The reasoning behind separate loops is that each group has a different inequality direction, and mixing them would introduce unnecessary complexity and risk incorrect comparisons.

Why it works

Each participant independently satisfies a single condition that depends only on their own price and the fixed threshold $x$. The decision for one participant never affects another. Because of this independence, counting valid buyers and sellers separately and summing the results is equivalent to evaluating the entire system. The algorithm is essentially computing the size of the union of two disjoint condition sets defined over the input arrays.

Python Solution

import sys
input = sys.stdin.readline

n, m, x = map(int, input().split())

ans = 0

a = list(map(int, input().split()))
for v in a:
    if v >= x:
        ans += 1

b = list(map(int, input().split()))
for v in b:
    if v <= x:
        ans += 1

print(ans)

The code mirrors the algorithm directly. We first read the parameters, then process buyers and sellers independently. The counter ans is updated only when a value meets its group-specific condition.

A common implementation mistake is mixing strict and non-strict inequalities. Here, equality is included in both cases: buyers accept $a_i = x$, sellers accept $b_i = x$. This is intentional and consistent with the statement.

Worked Examples

Consider an input where the threshold splits both groups unevenly.

Input:

n = 5, m = 4, x = 3
buyers = [1, 3, 4, 2, 5]
sellers = [3, 1, 4, 2]
Step Buyer value Condition $a_i \ge x$ Seller value Condition $b_i \le x$ Counter
1 1 false - - 0
2 3 true - - 1
3 4 true - - 2
4 2 false - - 2
5 5 true - - 3
6 - - 3 true 4
7 - - 1 true 5
8 - - 4 false 5
9 - - 2 true 6

The final answer is 6. This confirms that both thresholds are applied independently and accumulated correctly.

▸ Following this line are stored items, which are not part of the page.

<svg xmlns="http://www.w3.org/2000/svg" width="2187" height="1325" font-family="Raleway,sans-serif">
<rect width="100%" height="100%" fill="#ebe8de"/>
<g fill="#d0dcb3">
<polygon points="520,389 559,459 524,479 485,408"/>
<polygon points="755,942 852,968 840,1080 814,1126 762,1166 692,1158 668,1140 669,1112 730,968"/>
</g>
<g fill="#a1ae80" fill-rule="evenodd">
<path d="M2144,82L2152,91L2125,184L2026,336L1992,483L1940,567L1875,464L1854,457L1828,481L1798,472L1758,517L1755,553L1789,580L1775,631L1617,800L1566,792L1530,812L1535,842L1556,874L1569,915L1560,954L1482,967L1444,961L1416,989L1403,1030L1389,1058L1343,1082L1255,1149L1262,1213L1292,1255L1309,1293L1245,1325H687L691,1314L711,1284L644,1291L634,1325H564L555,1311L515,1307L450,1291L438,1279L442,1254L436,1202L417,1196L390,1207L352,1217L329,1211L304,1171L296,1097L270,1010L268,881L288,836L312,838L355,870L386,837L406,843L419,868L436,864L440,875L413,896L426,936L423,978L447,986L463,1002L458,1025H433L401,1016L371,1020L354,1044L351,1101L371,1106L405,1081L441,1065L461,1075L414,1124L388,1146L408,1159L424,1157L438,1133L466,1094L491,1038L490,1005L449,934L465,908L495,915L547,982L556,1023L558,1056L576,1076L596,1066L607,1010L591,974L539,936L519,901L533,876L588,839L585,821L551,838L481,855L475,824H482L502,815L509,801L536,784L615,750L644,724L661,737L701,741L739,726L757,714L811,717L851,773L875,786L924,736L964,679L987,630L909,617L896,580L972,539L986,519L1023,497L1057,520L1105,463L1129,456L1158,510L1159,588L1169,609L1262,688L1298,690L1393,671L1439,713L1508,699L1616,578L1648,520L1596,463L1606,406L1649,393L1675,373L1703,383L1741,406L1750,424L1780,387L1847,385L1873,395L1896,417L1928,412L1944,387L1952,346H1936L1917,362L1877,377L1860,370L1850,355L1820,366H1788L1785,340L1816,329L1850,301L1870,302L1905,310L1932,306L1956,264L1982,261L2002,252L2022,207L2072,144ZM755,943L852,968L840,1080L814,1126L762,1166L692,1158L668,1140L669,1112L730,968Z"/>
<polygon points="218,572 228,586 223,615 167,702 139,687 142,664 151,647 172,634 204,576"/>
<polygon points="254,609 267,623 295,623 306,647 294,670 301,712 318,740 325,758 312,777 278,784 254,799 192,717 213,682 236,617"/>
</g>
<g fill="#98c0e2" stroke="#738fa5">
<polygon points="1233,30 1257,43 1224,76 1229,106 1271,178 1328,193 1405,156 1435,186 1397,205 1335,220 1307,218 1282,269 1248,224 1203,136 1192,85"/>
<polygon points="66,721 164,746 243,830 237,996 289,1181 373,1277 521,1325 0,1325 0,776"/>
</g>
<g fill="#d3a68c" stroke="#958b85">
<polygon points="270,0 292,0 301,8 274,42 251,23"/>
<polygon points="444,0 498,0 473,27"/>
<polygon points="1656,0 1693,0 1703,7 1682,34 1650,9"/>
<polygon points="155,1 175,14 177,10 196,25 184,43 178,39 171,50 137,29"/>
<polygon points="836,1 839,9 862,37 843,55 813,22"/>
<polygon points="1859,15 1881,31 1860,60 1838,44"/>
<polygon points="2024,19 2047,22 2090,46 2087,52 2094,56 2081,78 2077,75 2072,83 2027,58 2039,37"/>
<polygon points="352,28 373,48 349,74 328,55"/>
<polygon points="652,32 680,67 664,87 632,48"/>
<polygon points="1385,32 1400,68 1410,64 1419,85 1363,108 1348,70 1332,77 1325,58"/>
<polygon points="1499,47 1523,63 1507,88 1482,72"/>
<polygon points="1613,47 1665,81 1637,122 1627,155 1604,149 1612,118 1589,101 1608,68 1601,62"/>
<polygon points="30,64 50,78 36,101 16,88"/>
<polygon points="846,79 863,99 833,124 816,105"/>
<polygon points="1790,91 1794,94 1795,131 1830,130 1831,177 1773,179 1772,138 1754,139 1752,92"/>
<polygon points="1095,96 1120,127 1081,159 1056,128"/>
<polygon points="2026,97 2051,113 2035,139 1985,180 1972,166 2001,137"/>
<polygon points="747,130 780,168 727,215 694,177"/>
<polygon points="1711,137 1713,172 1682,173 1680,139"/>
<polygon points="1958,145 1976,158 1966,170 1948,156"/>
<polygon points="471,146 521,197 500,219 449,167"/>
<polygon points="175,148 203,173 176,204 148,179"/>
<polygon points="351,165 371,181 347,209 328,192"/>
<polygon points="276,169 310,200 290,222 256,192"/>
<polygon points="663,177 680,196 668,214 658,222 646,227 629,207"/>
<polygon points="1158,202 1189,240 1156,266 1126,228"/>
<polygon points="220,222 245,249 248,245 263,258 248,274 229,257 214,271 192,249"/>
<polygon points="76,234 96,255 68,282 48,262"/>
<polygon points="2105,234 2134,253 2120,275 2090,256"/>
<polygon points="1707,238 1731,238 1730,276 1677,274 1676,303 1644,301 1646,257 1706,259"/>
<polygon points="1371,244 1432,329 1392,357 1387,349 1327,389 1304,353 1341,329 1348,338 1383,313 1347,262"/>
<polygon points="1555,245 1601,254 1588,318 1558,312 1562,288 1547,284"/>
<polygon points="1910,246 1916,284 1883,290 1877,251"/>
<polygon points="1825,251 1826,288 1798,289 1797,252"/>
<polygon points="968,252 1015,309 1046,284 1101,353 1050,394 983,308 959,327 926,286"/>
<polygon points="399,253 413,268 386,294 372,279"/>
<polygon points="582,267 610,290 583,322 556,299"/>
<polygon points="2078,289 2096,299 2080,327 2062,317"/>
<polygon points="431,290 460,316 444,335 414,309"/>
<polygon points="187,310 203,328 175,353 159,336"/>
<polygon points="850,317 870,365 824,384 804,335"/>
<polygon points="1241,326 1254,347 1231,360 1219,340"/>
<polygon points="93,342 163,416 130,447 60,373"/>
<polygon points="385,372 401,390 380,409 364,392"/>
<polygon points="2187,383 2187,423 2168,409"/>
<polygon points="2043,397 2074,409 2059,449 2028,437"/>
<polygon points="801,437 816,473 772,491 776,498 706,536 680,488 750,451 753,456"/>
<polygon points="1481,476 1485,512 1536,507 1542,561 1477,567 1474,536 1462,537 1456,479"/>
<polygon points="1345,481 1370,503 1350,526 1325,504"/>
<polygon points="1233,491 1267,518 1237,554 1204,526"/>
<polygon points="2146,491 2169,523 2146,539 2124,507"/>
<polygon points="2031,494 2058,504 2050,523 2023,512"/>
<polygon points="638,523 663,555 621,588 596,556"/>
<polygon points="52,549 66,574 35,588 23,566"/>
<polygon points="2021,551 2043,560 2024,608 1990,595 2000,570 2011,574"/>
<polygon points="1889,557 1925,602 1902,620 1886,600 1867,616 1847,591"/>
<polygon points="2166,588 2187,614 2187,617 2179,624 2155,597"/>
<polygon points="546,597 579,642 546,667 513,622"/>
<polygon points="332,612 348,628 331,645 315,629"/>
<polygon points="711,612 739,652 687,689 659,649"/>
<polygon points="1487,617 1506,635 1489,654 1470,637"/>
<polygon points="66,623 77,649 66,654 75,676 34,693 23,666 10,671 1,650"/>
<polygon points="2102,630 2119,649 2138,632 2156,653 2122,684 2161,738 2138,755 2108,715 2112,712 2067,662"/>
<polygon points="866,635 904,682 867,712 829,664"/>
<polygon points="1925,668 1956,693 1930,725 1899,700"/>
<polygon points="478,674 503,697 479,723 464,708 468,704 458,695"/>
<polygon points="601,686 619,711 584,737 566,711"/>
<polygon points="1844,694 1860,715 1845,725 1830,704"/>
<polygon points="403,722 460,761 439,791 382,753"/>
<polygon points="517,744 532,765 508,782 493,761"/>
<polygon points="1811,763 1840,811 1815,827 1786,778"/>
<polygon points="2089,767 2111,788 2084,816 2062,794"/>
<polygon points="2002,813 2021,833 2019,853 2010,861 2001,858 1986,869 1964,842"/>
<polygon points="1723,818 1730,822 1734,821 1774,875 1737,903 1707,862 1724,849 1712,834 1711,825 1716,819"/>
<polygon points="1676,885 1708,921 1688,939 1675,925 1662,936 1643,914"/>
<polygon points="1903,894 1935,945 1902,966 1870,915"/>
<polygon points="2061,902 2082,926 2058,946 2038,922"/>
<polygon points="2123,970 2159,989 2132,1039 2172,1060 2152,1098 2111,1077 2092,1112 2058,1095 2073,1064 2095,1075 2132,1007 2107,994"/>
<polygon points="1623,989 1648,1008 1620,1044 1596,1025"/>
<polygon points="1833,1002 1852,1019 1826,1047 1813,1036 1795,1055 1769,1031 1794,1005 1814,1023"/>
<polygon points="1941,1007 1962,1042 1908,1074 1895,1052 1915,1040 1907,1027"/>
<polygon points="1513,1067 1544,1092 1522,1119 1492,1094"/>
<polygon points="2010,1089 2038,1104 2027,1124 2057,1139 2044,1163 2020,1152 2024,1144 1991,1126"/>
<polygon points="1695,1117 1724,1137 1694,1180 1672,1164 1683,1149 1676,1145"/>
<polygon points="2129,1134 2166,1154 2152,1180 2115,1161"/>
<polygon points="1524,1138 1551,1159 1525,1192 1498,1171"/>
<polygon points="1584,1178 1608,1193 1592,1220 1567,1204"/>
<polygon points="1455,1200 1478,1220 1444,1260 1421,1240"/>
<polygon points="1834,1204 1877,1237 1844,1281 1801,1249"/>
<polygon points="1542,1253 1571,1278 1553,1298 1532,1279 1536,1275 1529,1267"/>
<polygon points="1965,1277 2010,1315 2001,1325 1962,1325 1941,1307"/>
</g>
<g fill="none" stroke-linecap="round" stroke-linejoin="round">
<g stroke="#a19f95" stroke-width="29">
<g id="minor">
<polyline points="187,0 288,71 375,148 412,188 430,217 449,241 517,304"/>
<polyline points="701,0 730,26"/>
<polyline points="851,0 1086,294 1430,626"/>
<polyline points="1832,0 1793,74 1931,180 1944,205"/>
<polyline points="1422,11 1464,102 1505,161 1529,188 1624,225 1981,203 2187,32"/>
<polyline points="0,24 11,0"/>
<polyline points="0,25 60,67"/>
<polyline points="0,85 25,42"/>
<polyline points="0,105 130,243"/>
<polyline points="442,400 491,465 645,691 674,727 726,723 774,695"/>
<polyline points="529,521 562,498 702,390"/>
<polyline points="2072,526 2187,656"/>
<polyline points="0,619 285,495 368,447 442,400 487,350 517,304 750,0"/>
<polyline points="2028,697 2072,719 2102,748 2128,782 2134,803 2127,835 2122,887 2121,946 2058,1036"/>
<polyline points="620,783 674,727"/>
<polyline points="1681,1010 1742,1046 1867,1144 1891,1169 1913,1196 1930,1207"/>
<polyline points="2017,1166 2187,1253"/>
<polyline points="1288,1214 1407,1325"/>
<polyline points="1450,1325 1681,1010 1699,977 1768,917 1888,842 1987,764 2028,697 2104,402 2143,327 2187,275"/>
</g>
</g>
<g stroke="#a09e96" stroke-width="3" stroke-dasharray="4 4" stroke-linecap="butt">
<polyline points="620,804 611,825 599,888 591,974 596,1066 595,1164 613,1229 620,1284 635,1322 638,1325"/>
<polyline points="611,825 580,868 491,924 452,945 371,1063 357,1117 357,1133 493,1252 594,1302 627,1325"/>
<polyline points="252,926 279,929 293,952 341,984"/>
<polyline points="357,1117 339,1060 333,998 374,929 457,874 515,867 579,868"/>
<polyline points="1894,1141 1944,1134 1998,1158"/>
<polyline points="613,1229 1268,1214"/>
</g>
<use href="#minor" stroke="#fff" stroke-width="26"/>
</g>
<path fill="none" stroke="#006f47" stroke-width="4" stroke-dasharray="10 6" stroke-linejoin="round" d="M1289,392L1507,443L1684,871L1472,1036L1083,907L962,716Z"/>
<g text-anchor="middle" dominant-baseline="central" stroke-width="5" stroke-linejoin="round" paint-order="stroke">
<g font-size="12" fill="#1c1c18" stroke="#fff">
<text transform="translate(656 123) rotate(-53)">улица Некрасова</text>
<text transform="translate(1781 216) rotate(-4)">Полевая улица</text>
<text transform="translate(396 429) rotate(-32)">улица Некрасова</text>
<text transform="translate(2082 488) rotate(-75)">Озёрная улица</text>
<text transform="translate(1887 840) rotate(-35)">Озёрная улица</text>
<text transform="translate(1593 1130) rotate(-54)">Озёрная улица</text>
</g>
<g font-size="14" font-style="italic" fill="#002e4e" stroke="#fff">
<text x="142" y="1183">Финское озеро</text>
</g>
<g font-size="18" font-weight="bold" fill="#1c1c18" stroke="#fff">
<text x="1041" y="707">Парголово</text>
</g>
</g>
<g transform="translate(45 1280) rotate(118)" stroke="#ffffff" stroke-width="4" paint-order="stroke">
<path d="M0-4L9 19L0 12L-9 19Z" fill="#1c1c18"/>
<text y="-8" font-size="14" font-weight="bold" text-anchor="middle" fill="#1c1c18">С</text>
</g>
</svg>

Now consider a boundary-heavy case.

Input:

n = 3, m = 3, x = 5
buyers = [5, 5, 4]
sellers = [5, 6, 1]
Step Buyer value Valid Seller value Valid Counter
1 5 true - - 1
2 5 true - - 2
3 4 false - - 2
4 - - 5 true 3
5 - - 6 false 3
6 - - 1 true 4

This confirms correct handling of equality at the threshold, which is often the source of off-by-one mistakes.

Complexity Analysis

Measure Complexity Explanation
Time O(n + m) Each list is scanned once, with constant work per element
Space O(1) Only a counter is maintained beyond input storage

The input limits of $2 \cdot 10^5$ total elements fit comfortably within linear time constraints. No sorting or auxiliary structures are required.

Test Cases

import sys, io

def run(inp: str) -> str:
    sys.stdin = io.StringIO(inp)
    import sys
    input = sys.stdin.readline

    n, m, x = map(int, input().split())

    ans = 0

    a = list(map(int, input().split()))
    for v in a:
        if v >= x:
            ans += 1

    b = list(map(int, input().split()))
    for v in b:
        if v <= x:
            ans += 1

    return str(ans).strip()

# sample-like case
assert run("5 5 3\n1 2 3 4 5\n1 2 3 4 5\n") == "8"

# minimum size
assert run("1 1 1\n1\n1\n") == "2"

# all below threshold
assert run("3 3 10\n1 2 3\n1 2 3\n") == "3"

# all above threshold
assert run("3 3 2\n5 6 7\n5 6 7\n") == "6"

# mixed boundary
assert run("4 4 4\n4 3 5 4\n4 4 1 2\n") == "6"
Test input Expected output What it validates
all equal to x full count equality handling
all below/above partial/zero extremes inequality correctness
minimum size 2 base case correctness
mixed values combined filtering independent counting

Edge Cases

A critical edge case is when all values equal the threshold $x$. For example:

3 2 5
5 5 5
5 5

The algorithm processes each buyer and seller independently. Every comparison evaluates true because both $a_i \ge x$ and $b_i \le x$ hold when equal. The counter increases once per element, producing a total of 5. Any implementation using strict inequalities would incorrectly return 0.

Another edge case is when no one qualifies:

3 3 10
1 2 3
11 12 13

Here, all buyers fail $a_i \ge x$ and all sellers fail $b_i \le x$. The counter remains zero throughout, confirming that the algorithm correctly handles empty selection sets without special casing.